8.2 For the purposes of this clause a force majeure event shall without limitation of the generality of the aforegoing be deemed to include strikes, lock-outs, labour disputes, accidents, plant and machinery break-downs, fire, explosions, theft, war (whether declared or not), invasion, hostilities, riot, civil insurrection, flood, earthquake, lightening, act of local or national government, martial law, failure or delay on the part of the Lisa Twyman’s suppliers, of services, of bought out raw materials, to meet delivery dates, or failure or delay on the part of the Purchaser or Purchaser's agents or other contractors, to provide Lisa Twyman with free issue materials, specifications, or defect or changes in specifications or any other cause beyond the reasonable control of the party affected.

9. General Provisions

9.1 This Agreement, including the attached exhibits, constitutes the entire Agreement between both parties concerning this transaction, and replaces all previous communications, representations, understandings, and Agreements, whether verbal or written between the parties to this Agreement or their representatives. No representations or statements of any kind made by either party, which are not expressly stated in this Agreement, shall be binding on such parties.

9.2 No waiver, amendment or modification of any provisions of this Agreement shall be effective unless in writing and signed by a duly authorized representative of the party against whom such waiver, amendment or modification is sought to be enforced. Furthermore, no provisions in either party's purchase orders or in any other business forms employed by either party will supersede the terms and conditions of this Agreement.

9.3 Any notice required or permitted by this Agreement shall be deemed given if sent by registered mail, postage prepaid with return receipt requested, addressed to the other party at the address set forth in the preamble of this Agreement or at such other address for which such party gives notice hereunder.

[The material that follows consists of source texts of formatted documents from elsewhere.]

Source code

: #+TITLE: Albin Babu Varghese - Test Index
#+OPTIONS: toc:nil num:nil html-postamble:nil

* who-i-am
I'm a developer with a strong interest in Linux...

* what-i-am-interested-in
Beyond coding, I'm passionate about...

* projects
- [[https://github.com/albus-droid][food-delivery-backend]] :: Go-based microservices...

Delivery shall be deemed effective three (3) days after deposit with postal authorities.

9.4 Except as expressly set forth within this Agreement, neither party may transfer or assign, directly or indirectly, this Agreement or its rights and obligations hereunder without the express written permission of the other party, not to be unreasonably withheld; provided, however, that both parties shall have the right to assign or otherwise transfer this Agreement to any parent, subsidiary, affiliated entity or pursuant to any merger, consolidation or re-organization, provided that all such assignees and transferees agree in writing to be bound by the terms of this agreement prior to such assignment or transfer. Subject to the foregoing, this Agreement shall be binding upon and inure to the benefit of the parties hereto, their successors and assigns.

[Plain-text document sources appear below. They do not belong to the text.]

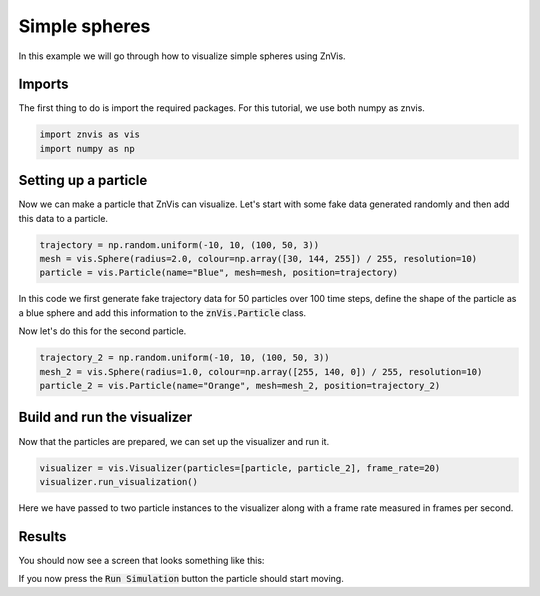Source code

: Simple spheres
--------------
In this example we will go through how to visualize simple spheres using ZnVis.

Imports
^^^^^^^
The first thing to do is import the required packages.
For this tutorial, we use both numpy as znvis.

.. code-block:: python

   import znvis as vis
   import numpy as np

Setting up a particle
^^^^^^^^^^^^^^^^^^^^^
Now we can make a particle that ZnVis can visualize.
Let's start with some fake data generated randomly and then add this data to a
particle.

.. code-block:: python

    trajectory = np.random.uniform(-10, 10, (100, 50, 3))
    mesh = vis.Sphere(radius=2.0, colour=np.array([30, 144, 255]) / 255, resolution=10)
    particle = vis.Particle(name="Blue", mesh=mesh, position=trajectory)

In this code we first generate fake trajectory data for 50 particles over 100 time
steps, define the shape of the particle as a blue sphere and add this information to
the :code:`znVis.Particle` class.

Now let's do this for the second particle.

.. code-block:: python

   trajectory_2 = np.random.uniform(-10, 10, (100, 50, 3))
   mesh_2 = vis.Sphere(radius=1.0, colour=np.array([255, 140, 0]) / 255, resolution=10)
   particle_2 = vis.Particle(name="Orange", mesh=mesh_2, position=trajectory_2)

Build and run the visualizer
^^^^^^^^^^^^^^^^^^^^^^^^^^^^
Now that the particles are prepared, we can set up the visualizer and run it.

.. code-block:: python

   visualizer = vis.Visualizer(particles=[particle, particle_2], frame_rate=20)
   visualizer.run_visualization()

Here we have passed to two particle instances to the visualizer along with a frame rate
measured in frames per second.

Results
^^^^^^^

You should now see a screen that looks something like this:

.. image:: example_image.png
  :width: 400
  :alt: Snapshot of simulation screen

If you now press the :code:`Run Simulation` button the particle should start moving.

9.5 Except as otherwise provided for within this Agreement, neither party may assign any of its rights or delegate any of its obligations under this Agreement to any third party without the express written permission of the other. Any such assignment is deemed null and void.

9.6 Any dispute relating to the interpretation or performance of this Agreement shall be resolved at the request of either party through binding arbitration. Any dispute arising from or in connection with this Agreement shall be finally resolved in accordance with the Rules of the Arbitration Foundation of Southern Africa (AFSA) by an arbitrator or arbitrators appointed by the Foundation.

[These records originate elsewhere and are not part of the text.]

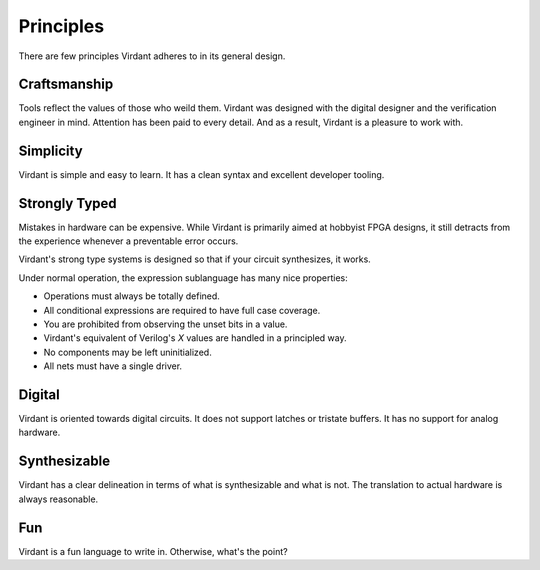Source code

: Principles
==========
There are few principles Virdant adheres to in its general design.


Craftsmanship
-------------
Tools reflect the values of those who weild them.
Virdant was designed with the digital designer and the verification engineer in mind.
Attention has been paid to every detail.
And as a result, Virdant is a pleasure to work with.


Simplicity
----------
Virdant is simple and easy to learn.
It has a clean syntax and excellent developer tooling.


Strongly Typed
--------------
Mistakes in hardware can be expensive.
While Virdant is primarily aimed at hobbyist FPGA designs,
it still detracts from the experience whenever a preventable error occurs.

Virdant's strong type systems is designed so that if your circuit synthesizes, it works.

Under normal operation, the expression sublanguage has many nice properties:

* Operations must always be totally defined.
* All conditional expressions are required to have full case coverage.
* You are prohibited from observing the unset bits in a value.
* Virdant's equivalent of Verilog's `X` values are handled in a principled way.

* No components may be left uninitialized.
* All nets must have a single driver.


Digital
-------
Virdant is oriented towards digital circuits.
It does not support latches or tristate buffers.
It has no support for analog hardware.


Synthesizable
-------------
Virdant has a clear delineation in terms of what is synthesizable and what is not.
The translation to actual hardware is always reasonable.


Fun
---
Virdant is a fun language to write in.
Otherwise, what's the point?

9.7 If any provisions of this Agreement are held by a court of competent Jurisdiction to be invalid under any applicable statute or rule of law, they are to that extent to be deemed omitted and the remaining provisions of this Agreement shall remain in full force and effect.

9.8 The titles and headings of the various sections and sections in this Agreement are intended solely for convenience of reference and are not intended for any other purpose whatsoever, or to explain, modify or place any construction upon or on any of the provisions of this Agreement.